The Philippines history accounts that on December 10, 1898, the Treaty of Paris between Spain and the United States was signed. The Republic of the Philippines was almost six months old then, having declared its independence on June 12, 1898.

The Sultanate of Sulu also an independent and sovereign state established on November 17, 1405, fought the Spaniards for 333 years and remained free from the Spain until 1898, with Sultan Jamalul Kiram ruled the realm up to 1936.

The Sultanate of Maguindanao, formed in 1619 by the famous Sultan Kudarat also fought the same Spanish colonizers and remained independent until 1898.

In short, there were at least three states at that time, all free and independent The United States government was aware of this situation but chose to ignore it. They claimed that there were no nations in existence here at that times, only scattered tribes fighting one another.

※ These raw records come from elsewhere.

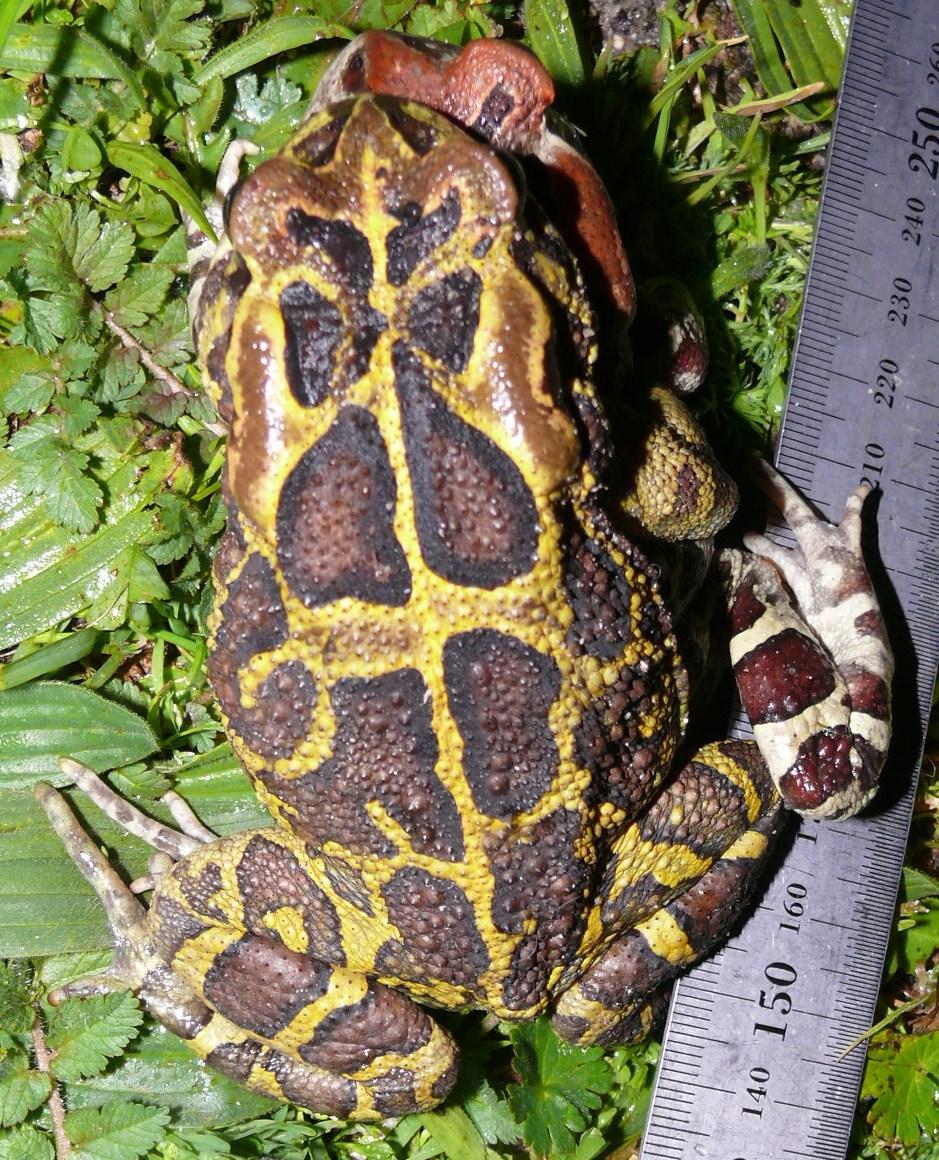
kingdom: Animalia
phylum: Chordata
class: Amphibia
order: Anura
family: Bufonidae
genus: Sclerophrys
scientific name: Sclerophrys pantherina
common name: Panther toad
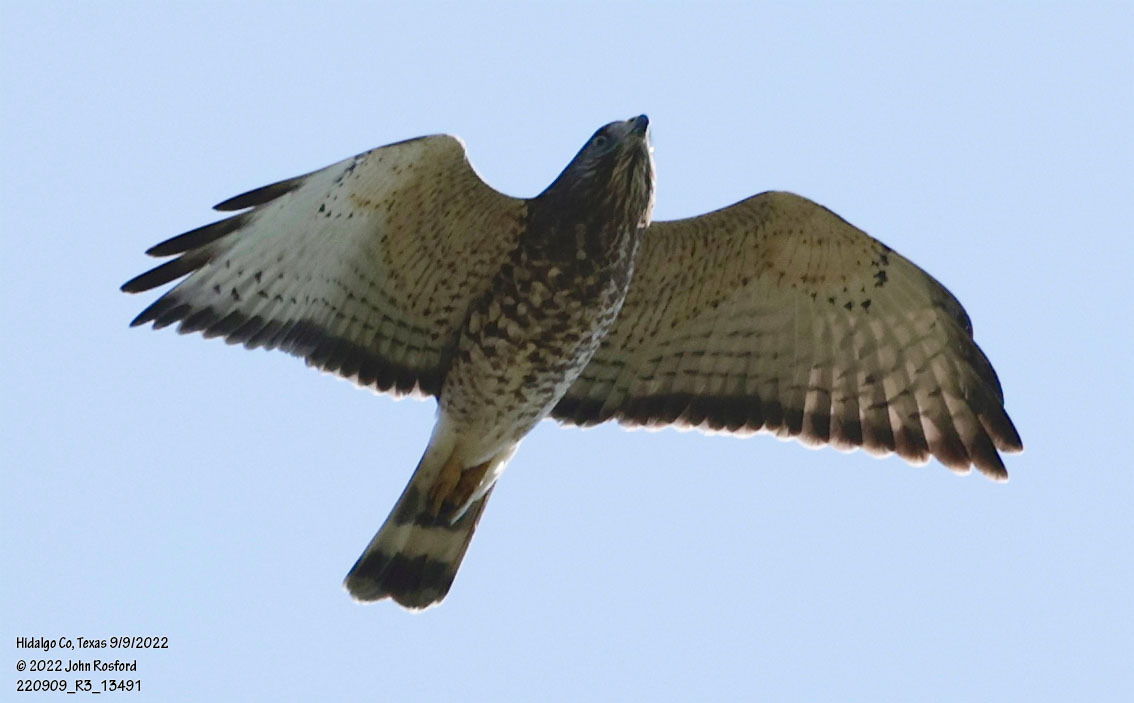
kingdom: Animalia
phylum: Chordata
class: Aves
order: Accipitriformes
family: Accipitridae
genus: Buteo
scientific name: Buteo platypterus
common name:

After the signing of the Treaty of Paris in 1898, the Bates Treaty between the United States and the Sultanate of Sulu was signed on August 20, 1899, and the Carpenter Memorandum of Agreement signed on March 22, 1915. These two bilateral agreements contain specific provisions affirming, confirming and attesting to the fact that Sulu Sultanate was an independent and sovereign state, therefore was not part of Spain which were sold and ceded to the United States for $ 20 million under the Treaty of Paris in 1898. If such was the case, what part of the Philippine Archipelago belonged to Spain, which she has the right to cede to the United States in the Treaty of Paris?

In 1946, independence was given back to the Republic of the Philippines, but not to the Sultanate of Sulu. The stain of this ugly twist of power abused by the United States remains with us today that caused the conflicts of the Bangsa Sug people of Sulu Sultanate against the de facto government of the Philippines  in Sulu Archipelago.

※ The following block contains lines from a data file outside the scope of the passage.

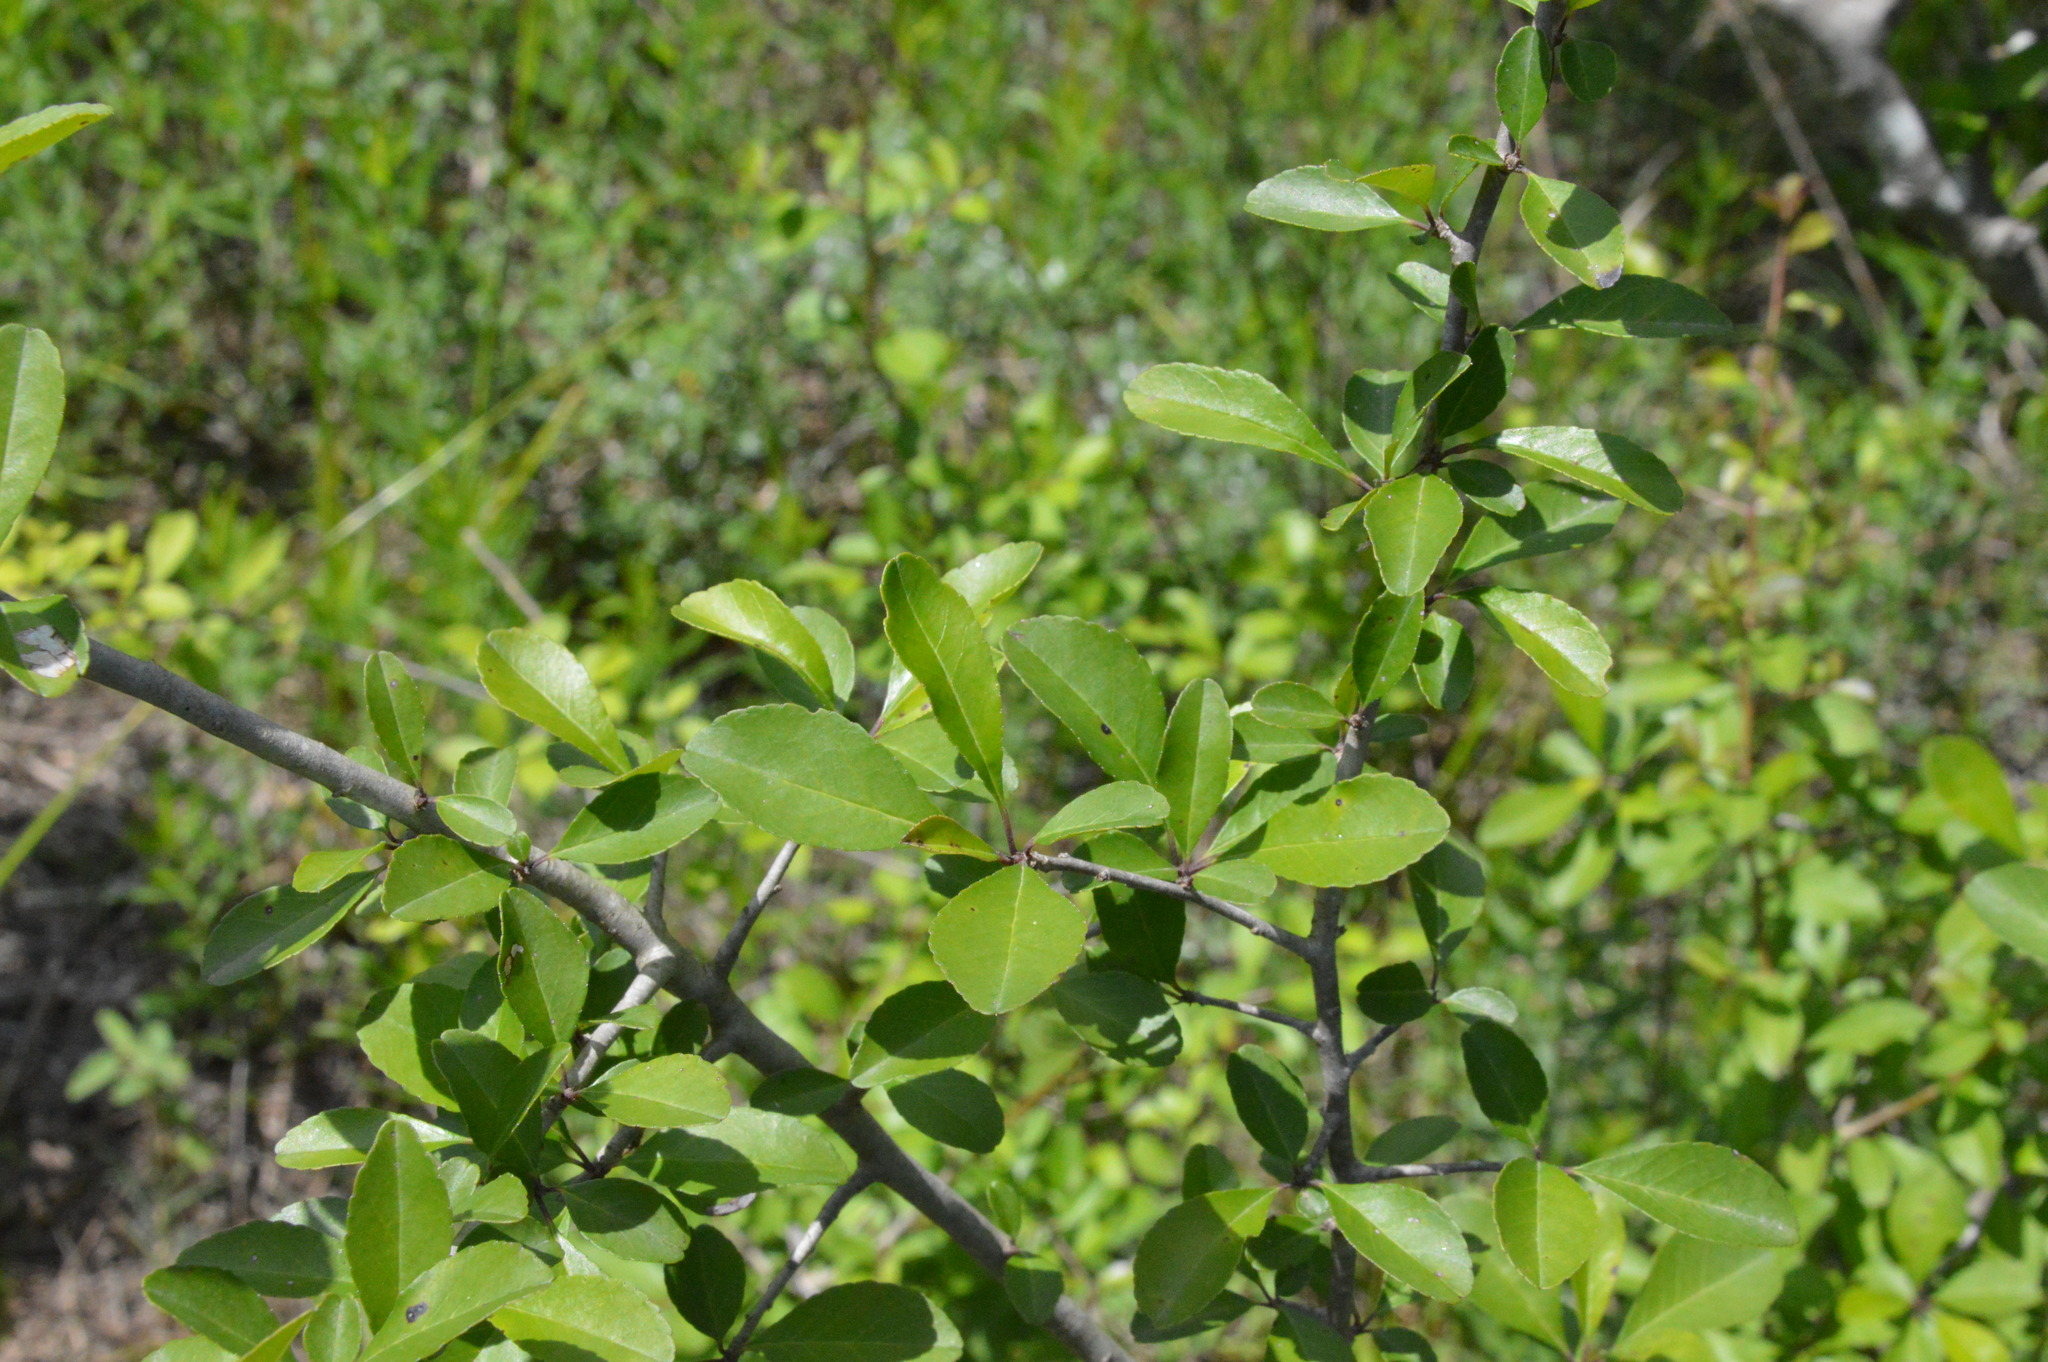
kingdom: Plantae
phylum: Tracheophyta
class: Magnoliopsida
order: Aquifoliales
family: Aquifoliaceae
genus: Ilex
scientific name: Ilex decidua
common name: Possum-haw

With these undeniable and irrefutable historical truth, the definition and technical description of the territory of the Republic of the Philippines based on Article III of the December 10, 1898 Treaty of Paris, Sulu Archipelago will continue to remain illegal political component of the Philippines.

Further more, the GRP peace panel should know who are the stakeholders of Sulu Sultanate that are authorized to represent the Bangsa Sug people. The adherents of the Sultanate of Sulu are called Bangsa Sug people since ancient time, not Bangsa Moro.